The following ingredients have 4 Servings
  • 4 tbsp Cashew Nut
  • 1/2 kg Baby Potato (If baby potatoes are not available, use regular potatoes cut into small pieces)
  • 4 tbsp Vegetable Oil
  • 3-4 Cloves
  • 1 inch Cinnamon Stick
  • 2 Black Cardamom
  • 5-6 Black Peppercorns
  • 1-1/2 cup Onion (finely chopped)
  • 2 tsp Ginger Garlic Paste
  • 2 Green Chillies (slit into half)
  • 1/4 cup Tomato Puree
  • 1/2 cup Yogurt
  • 1 tsp All Purpose Flour
  • 2 tsp Coriander Powder
  • 1/2 tsp Turmeric Powder
  • 2 tsp Kashmiri Red Chilli Powder
  • 1/2 tsp Garam Masala Powder
  • Salt (to taste)
  • 1 tsp Honey
  • 1 tsp Lemon Juice
  • 2 tbsp Fresh Cream

Instruction

  • Soak cashew nuts in a little water for 10 minutes. Grind the cashew nuts with a little water to make a paste. Keep aside.
  • Wash the potatoes and prick them with a toothpick.
  • Boil them in salted water, just until soft.

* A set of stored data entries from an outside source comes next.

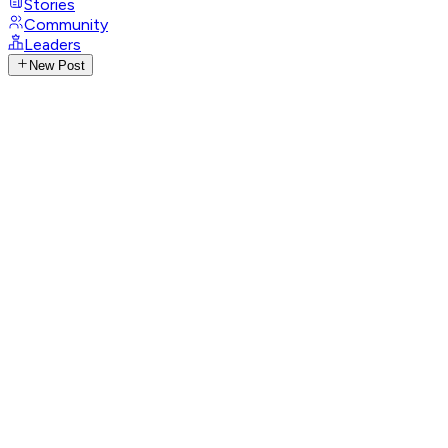
Stories
Community
Leaders
New Post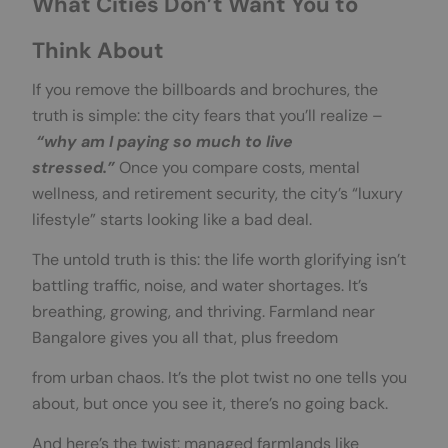
What Cities Don’t Want You to
Think About
If you remove the billboards and brochures, the
truth is simple: the city fears that you’ll realize –
“why am I paying so much to live
stressed.”
Once you compare costs, mental
wellness, and retirement security, the city’s “luxury
lifestyle” starts looking like a bad deal.
The untold truth is this: the life worth glorifying isn’t
battling traffic, noise, and water shortages. It’s
breathing, growing, and thriving. Farmland near
Bangalore gives you all that, plus freedom
from urban chaos. It’s the plot twist no one tells you
about, but once you see it, there’s no going back.
And here’s the twist: managed farmlands like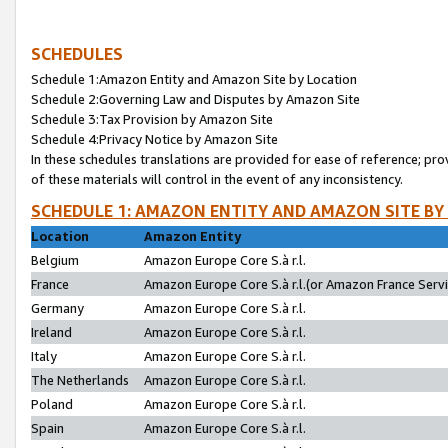
SCHEDULES
Schedule 1:Amazon Entity and Amazon Site by Location
Schedule 2:Governing Law and Disputes by Amazon Site
Schedule 3:Tax Provision by Amazon Site
Schedule 4:Privacy Notice by Amazon Site
In these schedules translations are provided for ease of reference; pro
of these materials will control in the event of any inconsistency.
SCHEDULE 1: AMAZON ENTITY AND AMAZON SITE BY
Location
Amazon Entity
Belgium
Amazon Europe Core S.à r.l.
France
Amazon Europe Core S.à r.l.(or Amazon France Servic
Germany
Amazon Europe Core S.à r.l.
Ireland
Amazon Europe Core S.à r.l.
Italy
Amazon Europe Core S.à r.l.
The Netherlands
Amazon Europe Core S.à r.l.
Poland
Amazon Europe Core S.à r.l.
Spain
Amazon Europe Core S.à r.l.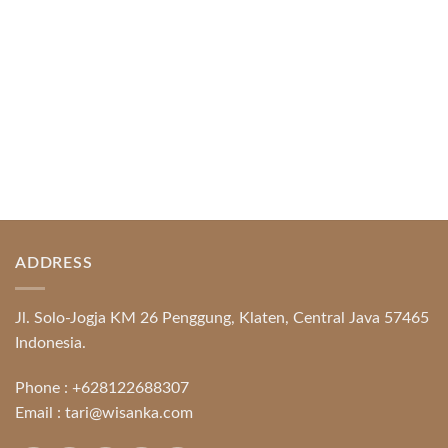
READ MORE
ADDRESS
Jl. Solo-Jogja KM 26 Penggung, Klaten, Central Java 57465
Indonesia.
Phone :
+628122688307
Email :
tari@wisanka.com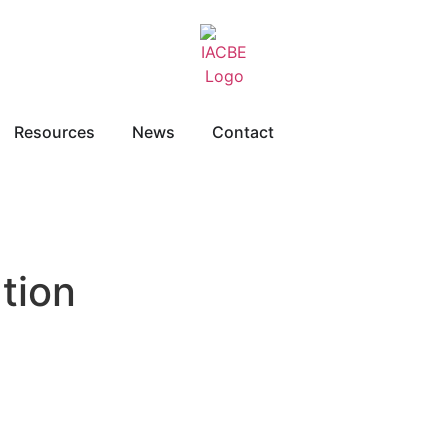
Resources
News
Contact
tion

Do not over cook otherwise they will become mushy.
  • Peel the potatoes and fry them in hot oil till golden brown. Drain and keep aside.
  • Heat oil in a pan. When the oil is hot add cloves, cinnamon, black cardamom and black peppercorn and fry for a few seconds.
  • Add onion and fry till translucent.
  • Add ginger garlic paste and green chilies and fry till golden brown.
  • Now add tomato puree and cook for a minute.
  • Add yogurt, all purpose flour, coriander powder, turmeric powder, red chilli powder, garam masala powder and salt in the pan and cook for 2-3 minutes.
  • Add the cashew nut paste and cook for 2-3 minutes.
  • Now add two cups of water and fried potatoes and bring to a boil.
  • Simmer the heat and cook till oil separate on the sides of the pan.
  • Add honey, lemon juice, fresh cream and little more water and cook for another minute. Garnish with fresh coriander.
  • Serve hot with Naan or Laccha Paratha.